The purpose of this study is to investigate the representation of driver behavior under extreme conditions, towards development of a micro-simulation modeling framework of traffic flow to support evaluation of management strategies and measures in emergency situations. To accomplish this objective, particular attention is given to understanding and representing so-called “panic behavior” of individuals and how this behavior may be translated into driver actions. Related background from psychology and sociology is examined to provide proper framing and a better understanding of the manifestation and implications of panic for driver behavior.

Following a systematic review and synthesis of previous traffic models, and an assessment of their suitability and limitations vis a vis representation of driver behavior under extreme conditions, a model is selected as a starting point for modification towards the micro-simulation of traffic flow under such conditions.  The model is based on Gipps’ (1981) Car-Following Model, which is combined with a simple representation of the lane changing process. The modification seeks to capture the differences in driving patterns anticipated under certain extreme conditions, and to assess these differences with respect to other traffic models. To evaluate the proposed modification, a prototype implementation is proposed for the micro-simulation of traffic flow on a stretch of highway with simplified geometric features. The vehicle trajectories and aggregate traffic properties, such as volumes and densities, are evaluated with respect to different scenarios and population characteristics, such as the distribution of desired velocities across drivers, through a sensitivity analysis. 




 Recent increases in the frequency of both man-made and natural disasters have required driver and traveler behavior models to better account for the effects of extreme dynamic conditions in addition to normal static conditions. Man-made disasters and emergencies, such as terrorist activities, wild fires, and hazardous spills, occur due to human activity, while natural disasters, such as floods and hurricanes, occur without direct human intervention. The effects of extreme conditions are not exclusive to one domain of study, but have implications in a wide range of disciplines such as the biological and environmental sciences, psychology, urban and regional studies, and engineering. In transportation analysis, modeling and understanding driver behavior under extreme conditions is a relatively new concept and has received only limited attention, and has been insufficiently addressed in past research.

 A similar and related line of research involving the escape behavior of individuals in panic situations has been addressed by several researchers. Particularly notable in this regard is the work of Helbing (2000), which describes a simulation of the escape panic behavior of individuals in a given room with exits. These individuals were conceptualized and modeled as a “self-driven manyparticle system,” with each particle having both physical and socio-psychological attributes. A generalized force model was adopted to describe particle or individual movement. One difference between the crowd evacuation context and vehicular movement is that constraints must be imposed on the direction of movement in the latter. 

In this chapter, extreme conditions are defined and classified into different categories. This study focuses on extreme conditions that may cause panic behavior among drivers. Psychologists have no consensus on the exact definition of “panic”, and in most transportation studies involving panic behavior, an operational definition of panic is typically missing (Helbing 2000). In somewhat general terms, panic is associated with the uncoordinated motion of crowds. The next section discusses panic from a socio-psychological standpoint, in order to set the stage for defining panic behavior in the context of traffic and transportation.
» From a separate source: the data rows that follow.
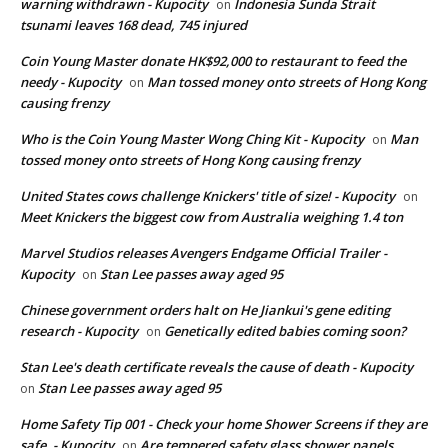
warning withdrawn - Kupocity
Indonesia Sunda Strait
on
tsunami leaves 168 dead, 745 injured
Coin Young Master donate HK$92,000 to restaurant to feed the
needy - Kupocity
Man tossed money onto streets of Hong Kong
on
causing frenzy
Who is the Coin Young Master Wong Ching Kit - Kupocity
Man
on
tossed money onto streets of Hong Kong causing frenzy
United States cows challenge Knickers' title of size! - Kupocity
on
Meet Knickers the biggest cow from Australia weighing 1.4 ton
Marvel Studios releases Avengers Endgame Official Trailer -
Kupocity
Stan Lee passes away aged 95
on
Chinese government orders halt on He Jiankui's gene editing
research - Kupocity
Genetically edited babies coming soon?
on
Stan Lee's death certificate reveals the cause of death - Kupocity
Stan Lee passes away aged 95
on
Home Safety Tip 001 - Check your home Shower Screens if they are
safe. - Kupocity
Are tempered safety glass shower panels
on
The objective of this thesis is to represent driver behavior under extreme conditions by constructing a micro-simulation model that aims to capture how panic behavior translates into driving actions. For that purpose, the following section presents a classification scheme for extreme conditions. Section 1.3 briefly presents the psychological and social background of “panic” so that it can be related to the traffic characteristics and placed in the context of transportation in Section 1.4. Section 1.5 specifies the research objectives and the approach necessary to accomplish them.

Classification of Extreme Conditions

 As mentioned earlier, “extreme conditions” vary in type and magnitude, and can have different effects on transportation systems and their users.  Extreme conditions result from events that can be classified as either human-caused or naturally occurring. Although these two categories may have some similarities, they also differ in terms of their degree of urgency, their predictability, and the extent to which they may be prevented or otherwise controlled. Naturally occurring extreme conditions include weather conditions and other natural disasters. Accidents, hazardous material releases, terrorist acts, and war are considered human-caused extreme conditions.